(Records contained in a dataset)
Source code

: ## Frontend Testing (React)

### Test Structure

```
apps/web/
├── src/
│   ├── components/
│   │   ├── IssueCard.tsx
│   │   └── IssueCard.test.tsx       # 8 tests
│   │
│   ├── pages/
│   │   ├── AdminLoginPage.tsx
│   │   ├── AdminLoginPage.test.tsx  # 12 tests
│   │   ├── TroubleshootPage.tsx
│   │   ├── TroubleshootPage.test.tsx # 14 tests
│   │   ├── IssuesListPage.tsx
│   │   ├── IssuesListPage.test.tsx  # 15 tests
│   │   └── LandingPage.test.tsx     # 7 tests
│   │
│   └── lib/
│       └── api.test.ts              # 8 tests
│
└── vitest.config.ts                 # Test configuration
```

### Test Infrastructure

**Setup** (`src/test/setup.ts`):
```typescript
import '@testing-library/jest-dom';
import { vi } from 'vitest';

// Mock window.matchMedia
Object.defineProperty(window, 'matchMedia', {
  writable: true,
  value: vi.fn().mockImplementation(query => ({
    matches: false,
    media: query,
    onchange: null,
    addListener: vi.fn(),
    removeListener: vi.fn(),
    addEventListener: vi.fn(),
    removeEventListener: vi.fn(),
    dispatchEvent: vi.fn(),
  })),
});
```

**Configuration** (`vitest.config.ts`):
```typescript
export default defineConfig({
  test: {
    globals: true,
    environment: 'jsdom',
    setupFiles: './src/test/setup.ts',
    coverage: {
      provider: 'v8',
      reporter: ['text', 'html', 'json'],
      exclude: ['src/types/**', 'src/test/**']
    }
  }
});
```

- **TASK PROMPT**
Looking at the records above, say how many lines hold the string "matchMedia". Write nothing but the number.

- **ANSWER FOR THIS EXERCISE**
2